--- MATERIAL PROVIDED Enclosed Below ---

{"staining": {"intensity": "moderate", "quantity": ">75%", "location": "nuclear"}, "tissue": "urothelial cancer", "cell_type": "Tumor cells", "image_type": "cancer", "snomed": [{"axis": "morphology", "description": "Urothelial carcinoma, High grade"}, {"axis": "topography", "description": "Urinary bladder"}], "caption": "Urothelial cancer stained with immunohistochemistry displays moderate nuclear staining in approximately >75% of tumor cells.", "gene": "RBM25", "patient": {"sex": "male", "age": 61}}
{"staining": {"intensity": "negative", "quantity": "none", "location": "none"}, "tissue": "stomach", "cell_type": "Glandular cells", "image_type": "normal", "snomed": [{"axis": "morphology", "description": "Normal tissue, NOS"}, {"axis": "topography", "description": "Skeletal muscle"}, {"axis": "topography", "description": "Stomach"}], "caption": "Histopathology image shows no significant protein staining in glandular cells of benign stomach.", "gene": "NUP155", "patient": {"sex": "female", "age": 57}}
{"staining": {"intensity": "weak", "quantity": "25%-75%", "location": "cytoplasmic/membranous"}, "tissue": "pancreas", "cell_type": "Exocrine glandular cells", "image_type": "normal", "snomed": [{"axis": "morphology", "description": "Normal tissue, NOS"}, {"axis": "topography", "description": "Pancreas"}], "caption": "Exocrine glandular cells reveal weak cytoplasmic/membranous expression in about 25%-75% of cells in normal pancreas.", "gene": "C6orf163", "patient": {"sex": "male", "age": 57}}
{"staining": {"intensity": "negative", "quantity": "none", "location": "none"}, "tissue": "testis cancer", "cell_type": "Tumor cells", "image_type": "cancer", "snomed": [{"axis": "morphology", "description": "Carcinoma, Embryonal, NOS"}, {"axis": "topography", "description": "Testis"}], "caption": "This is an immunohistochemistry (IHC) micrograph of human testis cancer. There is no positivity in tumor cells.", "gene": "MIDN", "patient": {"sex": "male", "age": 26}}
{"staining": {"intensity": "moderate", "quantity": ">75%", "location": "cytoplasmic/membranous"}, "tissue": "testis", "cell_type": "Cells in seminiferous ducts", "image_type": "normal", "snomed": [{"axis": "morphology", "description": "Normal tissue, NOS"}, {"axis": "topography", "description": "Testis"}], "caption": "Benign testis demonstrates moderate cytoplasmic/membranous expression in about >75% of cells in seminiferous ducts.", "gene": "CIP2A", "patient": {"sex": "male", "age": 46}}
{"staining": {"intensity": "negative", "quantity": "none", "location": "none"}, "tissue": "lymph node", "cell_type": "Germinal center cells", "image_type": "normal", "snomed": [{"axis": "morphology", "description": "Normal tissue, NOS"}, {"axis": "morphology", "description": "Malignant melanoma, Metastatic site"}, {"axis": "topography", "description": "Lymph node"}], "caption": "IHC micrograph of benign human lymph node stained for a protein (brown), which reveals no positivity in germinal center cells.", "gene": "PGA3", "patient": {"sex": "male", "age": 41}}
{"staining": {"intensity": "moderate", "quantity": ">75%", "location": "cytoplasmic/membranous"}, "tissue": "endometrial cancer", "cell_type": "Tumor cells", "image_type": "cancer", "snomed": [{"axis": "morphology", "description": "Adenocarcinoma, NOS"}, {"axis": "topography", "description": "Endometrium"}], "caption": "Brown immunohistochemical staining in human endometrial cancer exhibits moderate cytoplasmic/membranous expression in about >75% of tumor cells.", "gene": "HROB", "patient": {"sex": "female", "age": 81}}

--- End of Enclosed MATERIAL PROVIDED ---

Copy out, in full, each line above that has the word "protein" in it.

{"staining": {"intensity": "negative", "quantity": "none", "location": "none"}, "tissue": "stomach", "cell_type": "Glandular cells", "image_type": "normal", "snomed": [{"axis": "morphology", "description": "Normal tissue, NOS"}, {"axis": "topography", "description": "Skeletal muscle"}, {"axis": "topography", "description": "Stomach"}], "caption": "Histopathology image shows no significant protein staining in glandular cells of benign stomach.", "gene": "NUP155", "patient": {"sex": "female", "age": 57}}
{"staining": {"intensity": "negative", "quantity": "none", "location": "none"}, "tissue": "lymph node", "cell_type": "Germinal center cells", "image_type": "normal", "snomed": [{"axis": "morphology", "description": "Normal tissue, NOS"}, {"axis": "morphology", "description": "Malignant melanoma, Metastatic site"}, {"axis": "topography", "description": "Lymph node"}], "caption": "IHC micrograph of benign human lymph node stained for a protein (brown), which reveals no positivity in germinal center cells.", "gene": "PGA3", "patient": {"sex": "male", "age": 41}}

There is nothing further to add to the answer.